What is being asked:
Only the lines with "circle" in the entries below belong in the answer; please copy them.

Records from a data source:
===============
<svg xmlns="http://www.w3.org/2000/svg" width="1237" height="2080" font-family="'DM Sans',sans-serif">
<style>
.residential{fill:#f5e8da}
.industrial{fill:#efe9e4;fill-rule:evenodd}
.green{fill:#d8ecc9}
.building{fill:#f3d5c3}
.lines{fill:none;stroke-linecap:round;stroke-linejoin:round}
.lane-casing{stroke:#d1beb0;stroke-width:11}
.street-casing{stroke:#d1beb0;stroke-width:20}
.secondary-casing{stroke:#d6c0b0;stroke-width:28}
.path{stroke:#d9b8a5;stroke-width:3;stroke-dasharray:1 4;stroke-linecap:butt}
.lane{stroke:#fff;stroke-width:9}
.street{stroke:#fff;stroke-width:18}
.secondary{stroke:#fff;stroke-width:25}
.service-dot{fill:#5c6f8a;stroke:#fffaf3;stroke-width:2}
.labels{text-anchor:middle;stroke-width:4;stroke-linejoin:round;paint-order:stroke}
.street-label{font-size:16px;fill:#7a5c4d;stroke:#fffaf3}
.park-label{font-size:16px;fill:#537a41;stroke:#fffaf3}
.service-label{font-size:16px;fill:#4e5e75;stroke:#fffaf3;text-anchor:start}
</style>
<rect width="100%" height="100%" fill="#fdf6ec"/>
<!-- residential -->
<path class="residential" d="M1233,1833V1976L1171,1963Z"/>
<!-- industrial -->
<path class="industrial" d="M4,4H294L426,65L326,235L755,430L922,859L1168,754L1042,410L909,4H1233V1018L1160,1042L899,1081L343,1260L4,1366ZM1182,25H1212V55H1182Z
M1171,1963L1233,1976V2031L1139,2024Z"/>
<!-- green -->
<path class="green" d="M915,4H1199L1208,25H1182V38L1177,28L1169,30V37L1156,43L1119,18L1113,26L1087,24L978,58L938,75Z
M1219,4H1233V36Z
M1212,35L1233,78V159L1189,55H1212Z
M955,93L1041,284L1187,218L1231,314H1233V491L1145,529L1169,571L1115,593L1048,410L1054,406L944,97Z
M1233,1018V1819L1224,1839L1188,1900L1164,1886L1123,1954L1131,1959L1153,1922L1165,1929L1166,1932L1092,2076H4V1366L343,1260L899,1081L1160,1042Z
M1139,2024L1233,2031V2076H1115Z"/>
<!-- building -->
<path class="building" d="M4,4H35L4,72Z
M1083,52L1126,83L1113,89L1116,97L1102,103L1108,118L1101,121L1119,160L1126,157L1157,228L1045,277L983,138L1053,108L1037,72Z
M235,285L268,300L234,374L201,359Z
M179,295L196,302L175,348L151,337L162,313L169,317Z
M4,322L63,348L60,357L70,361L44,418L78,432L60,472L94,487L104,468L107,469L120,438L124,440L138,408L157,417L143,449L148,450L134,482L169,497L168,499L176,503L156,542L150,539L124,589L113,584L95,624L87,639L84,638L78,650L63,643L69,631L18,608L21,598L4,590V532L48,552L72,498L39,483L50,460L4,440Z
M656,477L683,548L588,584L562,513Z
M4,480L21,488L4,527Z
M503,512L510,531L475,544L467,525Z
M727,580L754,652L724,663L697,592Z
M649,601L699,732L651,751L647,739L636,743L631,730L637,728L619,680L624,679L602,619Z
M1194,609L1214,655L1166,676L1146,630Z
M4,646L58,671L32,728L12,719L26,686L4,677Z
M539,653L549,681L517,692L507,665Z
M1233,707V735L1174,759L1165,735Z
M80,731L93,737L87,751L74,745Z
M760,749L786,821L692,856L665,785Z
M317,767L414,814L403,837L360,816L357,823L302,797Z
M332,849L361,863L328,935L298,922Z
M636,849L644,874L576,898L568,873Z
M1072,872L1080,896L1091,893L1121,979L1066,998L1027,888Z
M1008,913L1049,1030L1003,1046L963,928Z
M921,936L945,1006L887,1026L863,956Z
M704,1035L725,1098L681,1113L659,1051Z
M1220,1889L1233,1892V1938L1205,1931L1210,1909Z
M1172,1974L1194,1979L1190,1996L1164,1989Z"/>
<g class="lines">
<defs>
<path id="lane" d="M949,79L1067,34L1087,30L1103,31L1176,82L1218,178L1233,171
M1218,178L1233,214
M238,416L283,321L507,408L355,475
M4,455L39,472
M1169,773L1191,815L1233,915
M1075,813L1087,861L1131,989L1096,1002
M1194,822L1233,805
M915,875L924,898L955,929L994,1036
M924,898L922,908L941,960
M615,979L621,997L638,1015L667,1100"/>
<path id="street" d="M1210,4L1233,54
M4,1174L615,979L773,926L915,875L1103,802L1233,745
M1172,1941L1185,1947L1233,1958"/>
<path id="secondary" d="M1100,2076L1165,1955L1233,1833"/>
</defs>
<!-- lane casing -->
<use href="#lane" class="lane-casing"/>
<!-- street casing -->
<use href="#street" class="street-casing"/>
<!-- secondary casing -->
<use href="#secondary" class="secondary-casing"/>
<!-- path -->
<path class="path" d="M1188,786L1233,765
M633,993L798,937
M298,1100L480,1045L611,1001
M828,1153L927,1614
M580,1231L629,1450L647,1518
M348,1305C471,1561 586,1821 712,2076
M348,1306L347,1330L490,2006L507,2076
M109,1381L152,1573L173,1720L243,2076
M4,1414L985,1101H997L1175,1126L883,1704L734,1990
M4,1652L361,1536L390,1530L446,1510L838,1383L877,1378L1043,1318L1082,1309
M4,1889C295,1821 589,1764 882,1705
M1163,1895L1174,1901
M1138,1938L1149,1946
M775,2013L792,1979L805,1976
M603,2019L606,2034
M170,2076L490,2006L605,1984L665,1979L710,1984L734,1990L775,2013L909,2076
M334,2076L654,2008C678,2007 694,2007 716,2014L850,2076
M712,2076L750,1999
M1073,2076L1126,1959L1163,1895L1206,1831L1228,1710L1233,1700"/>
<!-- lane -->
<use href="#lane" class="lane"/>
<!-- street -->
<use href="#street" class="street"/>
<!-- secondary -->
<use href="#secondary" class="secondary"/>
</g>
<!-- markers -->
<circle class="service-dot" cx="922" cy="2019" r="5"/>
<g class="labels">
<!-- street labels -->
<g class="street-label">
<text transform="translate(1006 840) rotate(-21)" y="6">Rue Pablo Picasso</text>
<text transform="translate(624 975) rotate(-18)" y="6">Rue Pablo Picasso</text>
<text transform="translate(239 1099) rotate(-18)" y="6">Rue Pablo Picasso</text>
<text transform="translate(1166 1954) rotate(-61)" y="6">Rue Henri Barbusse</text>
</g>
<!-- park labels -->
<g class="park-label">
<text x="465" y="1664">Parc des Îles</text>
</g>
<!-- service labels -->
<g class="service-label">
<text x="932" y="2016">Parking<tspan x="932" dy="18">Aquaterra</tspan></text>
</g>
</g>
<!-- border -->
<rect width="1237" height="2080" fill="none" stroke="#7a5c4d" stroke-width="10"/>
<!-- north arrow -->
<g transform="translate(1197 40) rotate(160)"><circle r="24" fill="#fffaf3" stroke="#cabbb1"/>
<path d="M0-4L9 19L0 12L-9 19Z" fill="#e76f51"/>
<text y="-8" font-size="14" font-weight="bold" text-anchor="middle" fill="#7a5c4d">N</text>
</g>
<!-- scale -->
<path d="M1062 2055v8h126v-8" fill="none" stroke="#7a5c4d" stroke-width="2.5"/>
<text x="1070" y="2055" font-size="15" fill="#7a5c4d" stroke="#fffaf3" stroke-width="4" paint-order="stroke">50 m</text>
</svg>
===============
Response to this exercise:
<circle class="service-dot" cx="922" cy="2019" r="5"/>
<g transform="translate(1197 40) rotate(160)"><circle r="24" fill="#fffaf3" stroke="#cabbb1"/>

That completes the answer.